Selanjutnya, setelah anggaran negara dikucurkan, upaya perealisasiannyapun akan menimbulkan persoalan lain yakni bagi-bagi anggaran yang berujung pada tindakan korupsi. Kenyataan ini bukanlah hal asing, karena telah menjadi penyakit kronis yang menggerogoti praksis pemerintahan di sejumlah wilayah NKRI, termasuk NTT.
Pada akhirnya kembali kepada rakyat sebagai pemilik demokrasi. Sebuah ajakan dan tawaran agar rakyat kembali memaknai demokrasi secara benar. Tak seharusnya suara demokrasi dibeli oleh selember uang kertas atau apapun itu. Yang terpenting adalah kejelian memilih pemimpin dengan kompetensi penanganan kemiskinan agar stigma provinsi miskin tidak terus melekat.

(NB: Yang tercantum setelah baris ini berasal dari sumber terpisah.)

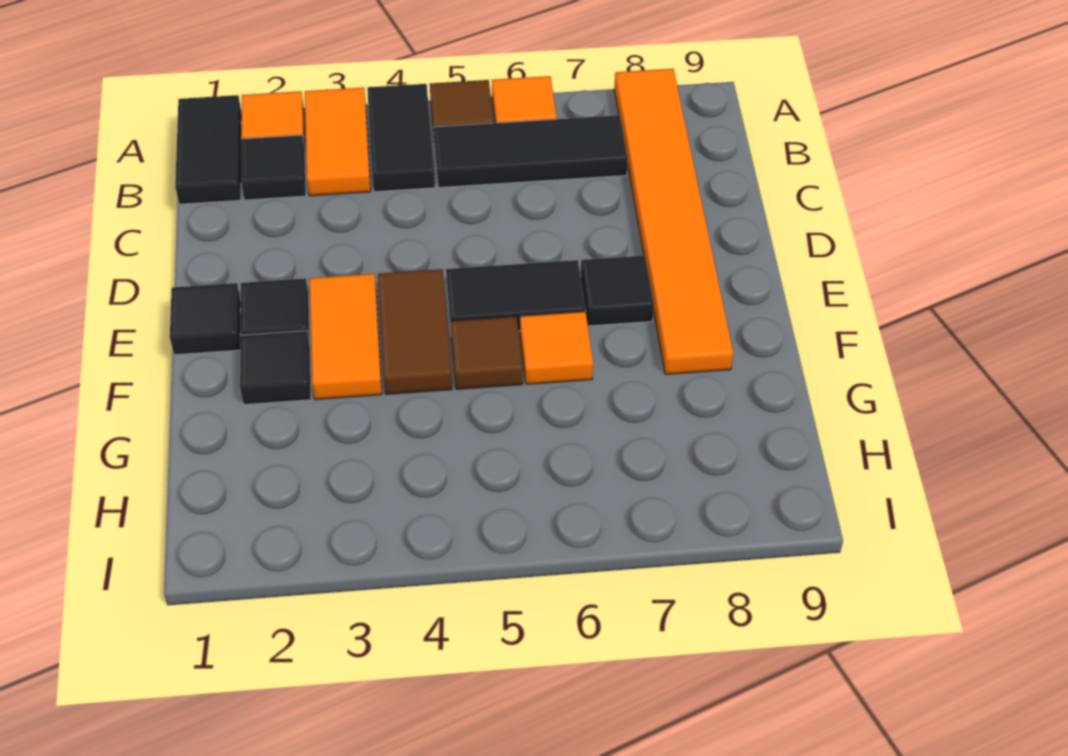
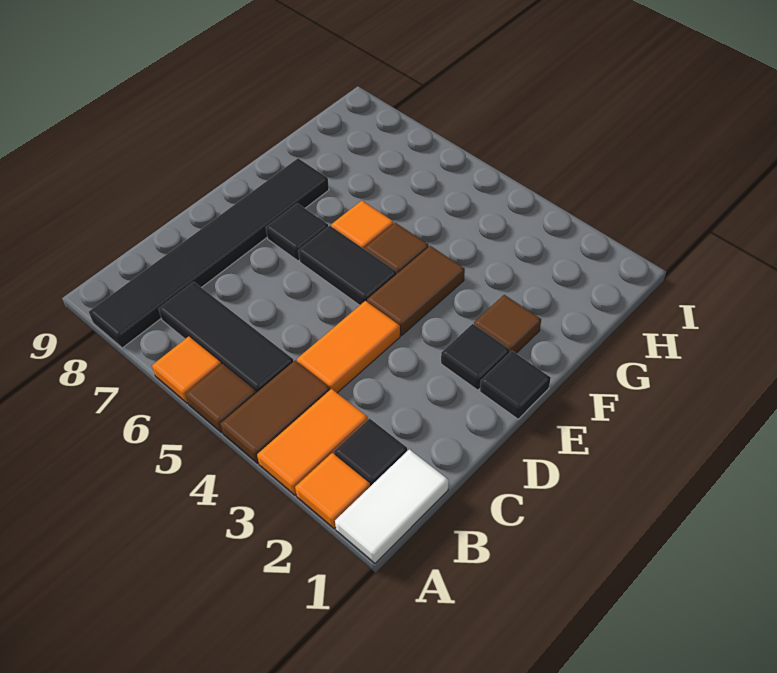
black 1x2 tile [175,95,242,204] -> white 1x2 tile [335,449,449,563]
black 1x2 tile [367,84,435,192] -> brown 1x2 tile [220,361,330,463]
orange 1x6 tile [614,69,733,374] -> black 1x6 tile [89,158,329,348]
orange 1x2 tile [309,274,382,400] -> orange 1x2 tile moved to [297,301,400,393]
black 1x1 tile [240,331,311,405] -> brown 1x1 tile [474,295,541,353]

Lebih dari itu adalah agar masyarakat provinsi ini dapat hidup secara layak dan wajar tanpa bayang-bayang tingginya angka putus sekolah, rawan pangan, gizi buruk, perdagangan manusia, dan lain-lain. Bila semuanya dapat mewujud dalam kehidupan masyarakat, mahalnya pesta demokrasi telah terbayarkan karena telah pula menghasilkan kesejahteraan bagi masyarakat NTT.